Input records:
*** Begin section ***

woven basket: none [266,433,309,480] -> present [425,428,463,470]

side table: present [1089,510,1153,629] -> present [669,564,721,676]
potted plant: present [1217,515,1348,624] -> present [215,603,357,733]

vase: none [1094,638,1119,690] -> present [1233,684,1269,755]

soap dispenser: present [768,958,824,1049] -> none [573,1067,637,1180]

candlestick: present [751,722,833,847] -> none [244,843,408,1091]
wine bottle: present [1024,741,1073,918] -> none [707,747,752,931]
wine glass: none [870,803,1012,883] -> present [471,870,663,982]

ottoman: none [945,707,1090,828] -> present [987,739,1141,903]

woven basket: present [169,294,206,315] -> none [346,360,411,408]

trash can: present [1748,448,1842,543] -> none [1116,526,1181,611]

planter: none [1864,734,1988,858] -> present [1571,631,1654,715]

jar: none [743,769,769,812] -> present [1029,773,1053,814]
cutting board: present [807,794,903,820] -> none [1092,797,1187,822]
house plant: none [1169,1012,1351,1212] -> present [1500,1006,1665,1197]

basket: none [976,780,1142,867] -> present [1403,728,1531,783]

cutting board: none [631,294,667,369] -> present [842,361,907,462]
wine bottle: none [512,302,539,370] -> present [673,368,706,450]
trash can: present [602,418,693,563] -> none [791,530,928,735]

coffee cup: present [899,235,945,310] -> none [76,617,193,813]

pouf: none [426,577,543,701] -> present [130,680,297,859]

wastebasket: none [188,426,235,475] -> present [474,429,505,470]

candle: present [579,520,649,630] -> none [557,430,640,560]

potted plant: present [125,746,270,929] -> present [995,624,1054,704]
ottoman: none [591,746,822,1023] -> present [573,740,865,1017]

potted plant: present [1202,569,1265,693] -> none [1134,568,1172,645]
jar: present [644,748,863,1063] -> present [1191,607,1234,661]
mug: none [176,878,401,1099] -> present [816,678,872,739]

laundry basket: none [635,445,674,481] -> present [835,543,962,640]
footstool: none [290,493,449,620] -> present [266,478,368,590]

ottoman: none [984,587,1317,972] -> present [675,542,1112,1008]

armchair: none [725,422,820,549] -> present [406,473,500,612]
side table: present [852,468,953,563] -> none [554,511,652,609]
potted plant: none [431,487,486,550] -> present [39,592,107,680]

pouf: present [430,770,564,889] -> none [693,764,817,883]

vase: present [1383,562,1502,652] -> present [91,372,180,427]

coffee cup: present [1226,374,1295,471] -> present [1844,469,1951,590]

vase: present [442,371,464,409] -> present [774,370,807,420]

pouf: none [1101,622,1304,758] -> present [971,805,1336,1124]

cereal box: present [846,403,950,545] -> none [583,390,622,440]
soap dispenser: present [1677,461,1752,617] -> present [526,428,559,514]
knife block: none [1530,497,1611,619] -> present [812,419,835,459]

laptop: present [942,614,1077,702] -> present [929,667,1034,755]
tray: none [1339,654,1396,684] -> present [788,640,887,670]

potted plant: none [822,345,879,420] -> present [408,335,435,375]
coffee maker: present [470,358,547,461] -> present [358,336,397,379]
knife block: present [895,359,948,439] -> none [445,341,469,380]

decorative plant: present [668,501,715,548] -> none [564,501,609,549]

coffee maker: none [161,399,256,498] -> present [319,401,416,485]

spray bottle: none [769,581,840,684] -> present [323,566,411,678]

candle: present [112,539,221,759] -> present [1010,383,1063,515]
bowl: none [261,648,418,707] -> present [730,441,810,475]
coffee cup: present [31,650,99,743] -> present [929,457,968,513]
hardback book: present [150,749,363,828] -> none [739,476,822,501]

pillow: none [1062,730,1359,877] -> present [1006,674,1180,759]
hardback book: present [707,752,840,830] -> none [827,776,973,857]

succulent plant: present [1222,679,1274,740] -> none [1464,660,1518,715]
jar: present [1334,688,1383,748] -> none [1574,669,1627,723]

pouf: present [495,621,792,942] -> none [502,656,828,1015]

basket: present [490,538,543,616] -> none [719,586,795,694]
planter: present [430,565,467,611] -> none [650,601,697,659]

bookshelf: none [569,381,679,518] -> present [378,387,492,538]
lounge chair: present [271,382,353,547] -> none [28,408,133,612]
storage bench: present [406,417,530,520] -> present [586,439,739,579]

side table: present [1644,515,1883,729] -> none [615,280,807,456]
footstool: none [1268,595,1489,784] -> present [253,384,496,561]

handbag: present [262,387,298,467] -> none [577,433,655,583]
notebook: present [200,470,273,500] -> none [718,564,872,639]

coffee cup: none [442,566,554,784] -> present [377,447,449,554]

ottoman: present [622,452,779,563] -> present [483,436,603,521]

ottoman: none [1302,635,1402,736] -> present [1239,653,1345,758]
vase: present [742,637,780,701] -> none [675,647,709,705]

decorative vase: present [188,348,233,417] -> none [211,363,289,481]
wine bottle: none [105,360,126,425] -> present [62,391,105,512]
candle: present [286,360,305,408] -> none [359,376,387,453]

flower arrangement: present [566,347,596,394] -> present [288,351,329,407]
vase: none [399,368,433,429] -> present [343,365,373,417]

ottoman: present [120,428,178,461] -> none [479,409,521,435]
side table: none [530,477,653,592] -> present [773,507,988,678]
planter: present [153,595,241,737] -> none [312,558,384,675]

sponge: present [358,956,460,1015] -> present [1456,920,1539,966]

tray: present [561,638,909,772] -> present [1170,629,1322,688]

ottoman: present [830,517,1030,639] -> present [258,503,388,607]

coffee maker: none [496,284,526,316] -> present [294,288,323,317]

*** End section ***

Task instructions:
Your answer must be every line from the listing above that holds the string "board".

Result below:
cutting board: present [807,794,903,820] -> none [1092,797,1187,822]
cutting board: none [631,294,667,369] -> present [842,361,907,462]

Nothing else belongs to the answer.